Tax abatements are widely used by state and local governments and are often used to encourage economic development. However, tax abatements are not always widely publicized—nor understood—by taxpayers and other financial statement users.

With the rollout of Statement No. 77 in August 2015, the Governmental Accounting Standards Board took steps to increase transparency around tax abatements. The statement, which outlines new rules for financial reporting of tax abatements, went into effect for the fiscal year beginning Jan. 1, 2016. Here’s what you should know about it.

What are tax abatements?

According to the GASB, a tax abatement is a reduction in tax revenues that results from an agreement between one or more governments and an individual or entity in which the following two things are true:

a)    One or more governments promise to forgo tax revenues to which they are otherwise entitled.
b)    The individual or entity promises to take a specific action after the agreement has been entered into that contributes to economic development or otherwise benefits the governments or the citizens of those governments.

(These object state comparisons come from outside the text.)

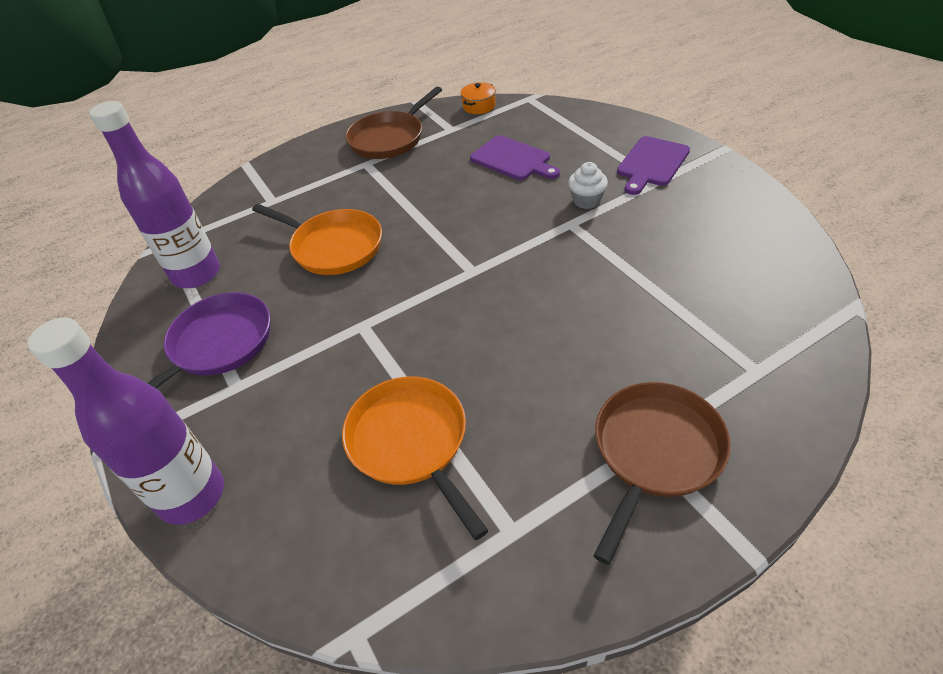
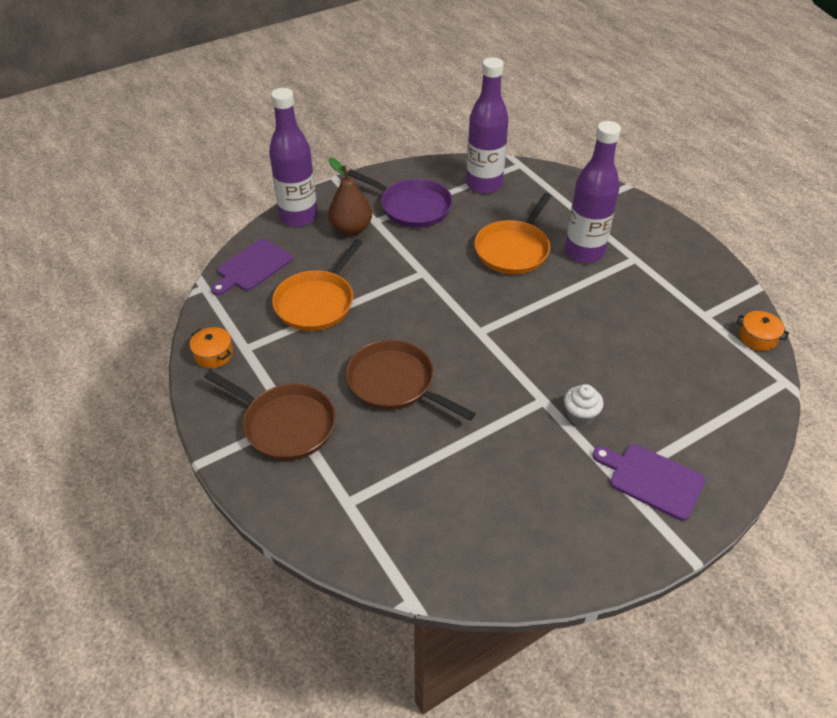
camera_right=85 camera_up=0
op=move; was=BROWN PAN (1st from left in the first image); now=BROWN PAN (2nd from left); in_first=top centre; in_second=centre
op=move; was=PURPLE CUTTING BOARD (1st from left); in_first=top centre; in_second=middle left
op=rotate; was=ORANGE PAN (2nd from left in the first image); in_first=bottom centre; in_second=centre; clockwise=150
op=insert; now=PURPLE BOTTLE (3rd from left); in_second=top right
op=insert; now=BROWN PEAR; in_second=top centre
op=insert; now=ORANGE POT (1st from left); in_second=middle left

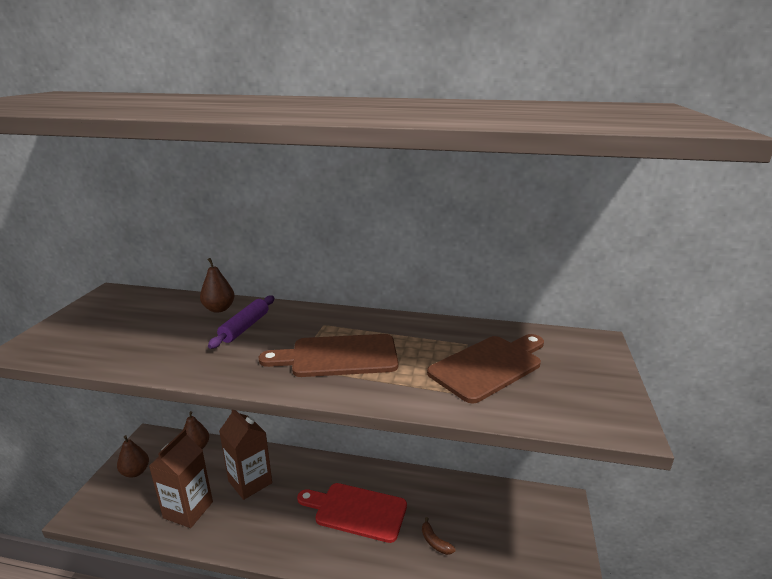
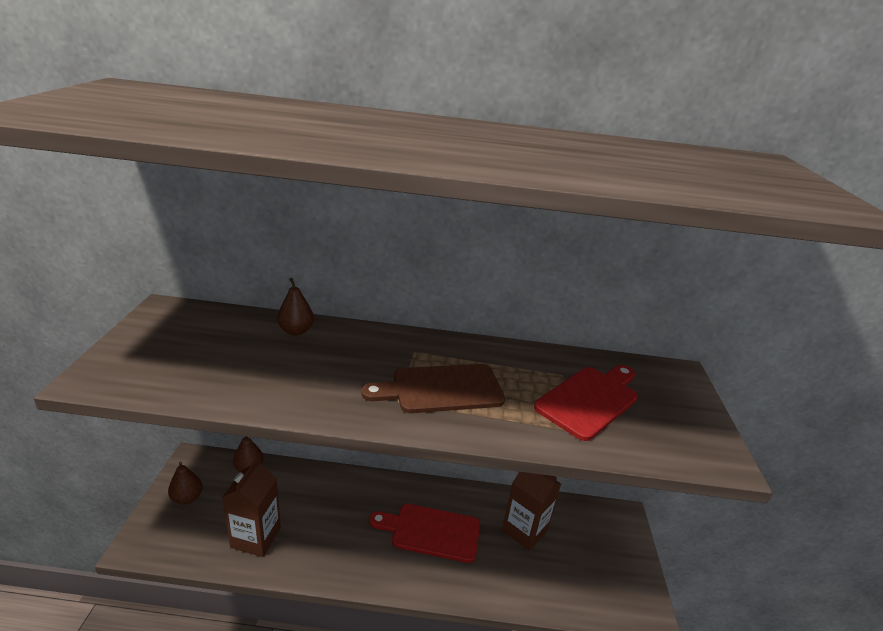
camera_right=-10 camera_up=5
op=delete; was=PURPLE ROLLING PIN; in_first=middle left
op=recolor; was=BROWN CUTTING BOARD (2nd from left); now=RED CUTTING BOARD (2nd from left); in_first=centre; in_second=centre
op=move; was=BROWN CARTON (2nd from left); in_first=bottom left; in_second=bottom centre
op=delete; was=BROWN BANANA; in_first=bottom centre

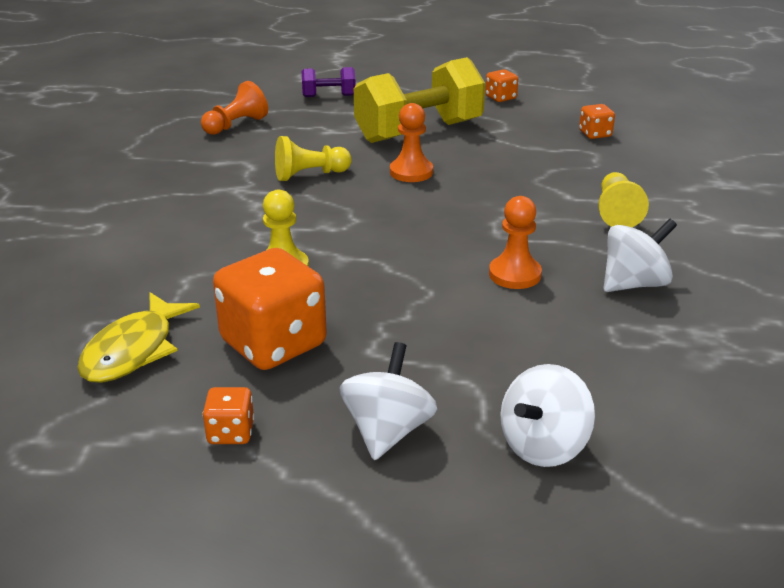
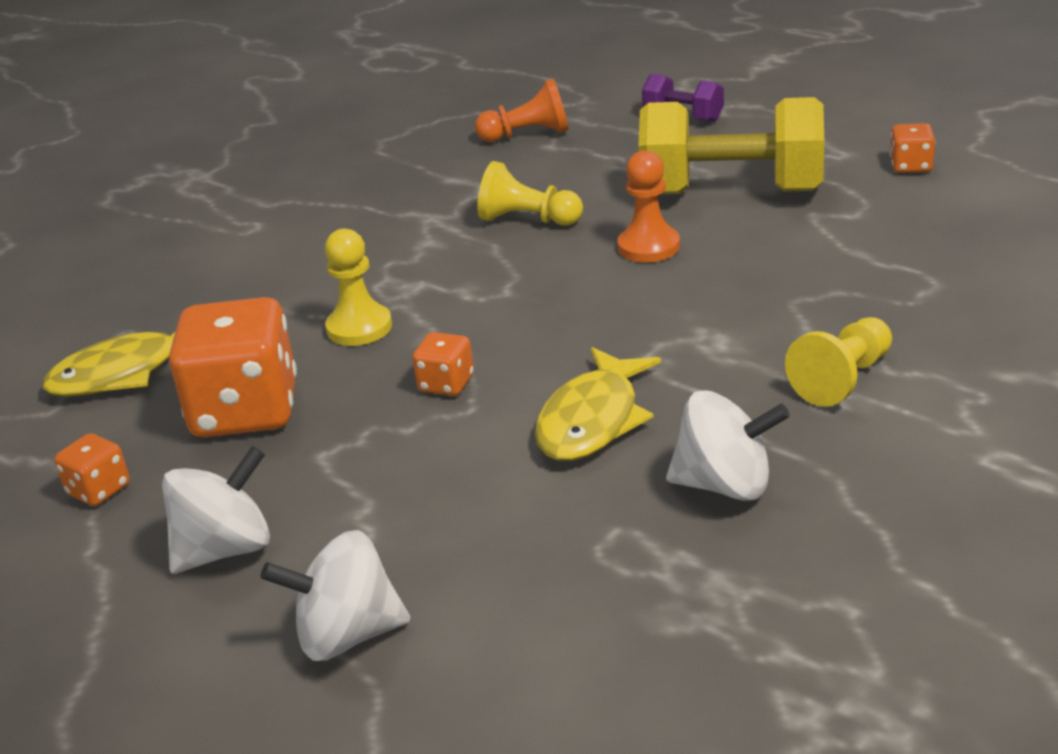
camera_right=40 camera_up=0
op=move; was=ORANGE DICE (4th from left in the first image); now=ORANGE DICE (3rd from left); in_first=top right; in_second=centre
op=replace; was=ORANGE PAWN (3rd from left); now=YELLOW FISH (2nd from left); in_first=centre; in_second=centre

An example of a tax abatement: A grocery store chain approaches a city about building a store in its jurisdiction. The city is interested in economic development and attracting new residents, so it agrees to abate or reduce a portion of the grocery store’s future taxes. In exchange, the grocery store promises certain parameters, such as a new building, sidewalk, street lights, parking lot, etc., that are agreed upon by both parties. In effect, this agreement is designed to benefit both the government and its citizens.

What is the purpose of GASB 77? 

The purpose of this statement is to provide financial statement users with essential information about the nature and magnitude of the reduction in tax revenues through tax abatement programs. In doing so, this will allow users to better understand a government’s financial situation—from knowing where its resources come from to ensuring compliance with legal or contractual requirements.

What does GASB 77 require?  

The statement requires governments to disclose relevant tax abatement information on their financial statements. This applies to a government’s own tax abatement programs, as well as those entered into by other governments that reduce the reporting government’s tax revenues.

The statement requires governments that enter into tax abatement agreements to disclose the following information:

•    Brief descriptive information, such as the tax being abated, the authority under which tax abatements are provided, eligibility criteria, the mechanism by which taxes are abated, provisions for recapturing abated taxes, and the types of commitments made by tax abatement recipients
•    The gross dollar amount of taxes abated during the period
•    Commitments made by a government, other than to abate taxes, as part of a tax abatement agreement

Do tax increment financing (TIF) districts apply under GASB 77?

The following criteria should be used to determine whether or not a TIF district applies under GASB 77:

•    Is the agreement with an individual or an entity?
•    Is the party in the agreement required to perform any additional actions?
•    Does the agreement actually result in a reduction or loss of tax revenue?

Example A: The city is planning a street reconstruction project along with a demolition of an old city-owned building to create marketable real estate. To fund the project, the city issues general obligation tax increment bonds (or interfund loans). The increment anticipated for the redevelopment will make the debt payments in the future. This example does not apply under GASB 77.

Example B: The city and the developer enter into an agreement in which the developer incurs costs for property improvements. In return, the city will reimburse the developer for some costs as the city collects future increment for the increased property value and tax capacity related to the economic development. This example applies under GASB 77.

If my organization is affected, what should I do?  

If your organization may be affected by these new rules, call your auditor. It’s important to understand the requirements of this new statement; you don’t want to miss anything. It may be difficult to determine which agreements qualify as tax abatements—and that’s where your auditor would be able to help.